**Problem to solve**
Exactly as written, please repeat the data that follows, but not the pictures.

(Stored data entries)
== Segment start ==
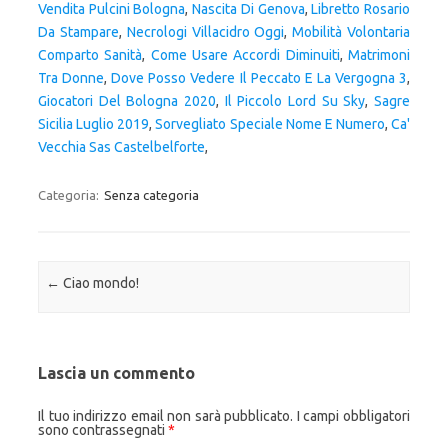
Vendita Pulcini Bologna
,
Nascita Di Genova
,
Libretto Rosario
Da Stampare
,
Necrologi Villacidro Oggi
,
Mobilità Volontaria
Comparto Sanità
,
Come Usare Accordi Diminuiti
,
Matrimoni
Tra Donne
,
Dove Posso Vedere Il Peccato E La Vergogna 3
,
Giocatori Del Bologna 2020
,
Il Piccolo Lord Su Sky
,
Sagre
Sicilia Luglio 2019
,
Sorvegliato Speciale Nome E Numero
,
Ca'
Vecchia Sas Castelbelforte
,
Categoria:
Senza categoria
Navigazione articolo
←
Ciao mondo!
Lascia un commento
Il tuo indirizzo email non sarà pubblicato.
I campi obbligatori
sono contrassegnati
*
== Segment end ==
**Answer to this problem**
Vendita Pulcini Bologna
,
Nascita Di Genova
,
Libretto Rosario
Da Stampare
,
Necrologi Villacidro Oggi
,
Mobilità Volontaria
Comparto Sanità
,
Come Usare Accordi Diminuiti
,
Matrimoni
Tra Donne
,
Dove Posso Vedere Il Peccato E La Vergogna 3
,
Giocatori Del Bologna 2020
,
Il Piccolo Lord Su Sky
,
Sagre
Sicilia Luglio 2019
,
Sorvegliato Speciale Nome E Numero
,
Ca'
Vecchia Sas Castelbelforte
,
Categoria:
Senza categoria
Navigazione articolo
←
Ciao mondo!
Lascia un commento
Il tuo indirizzo email non sarà pubblicato.
I campi obbligatori
sono contrassegnati
*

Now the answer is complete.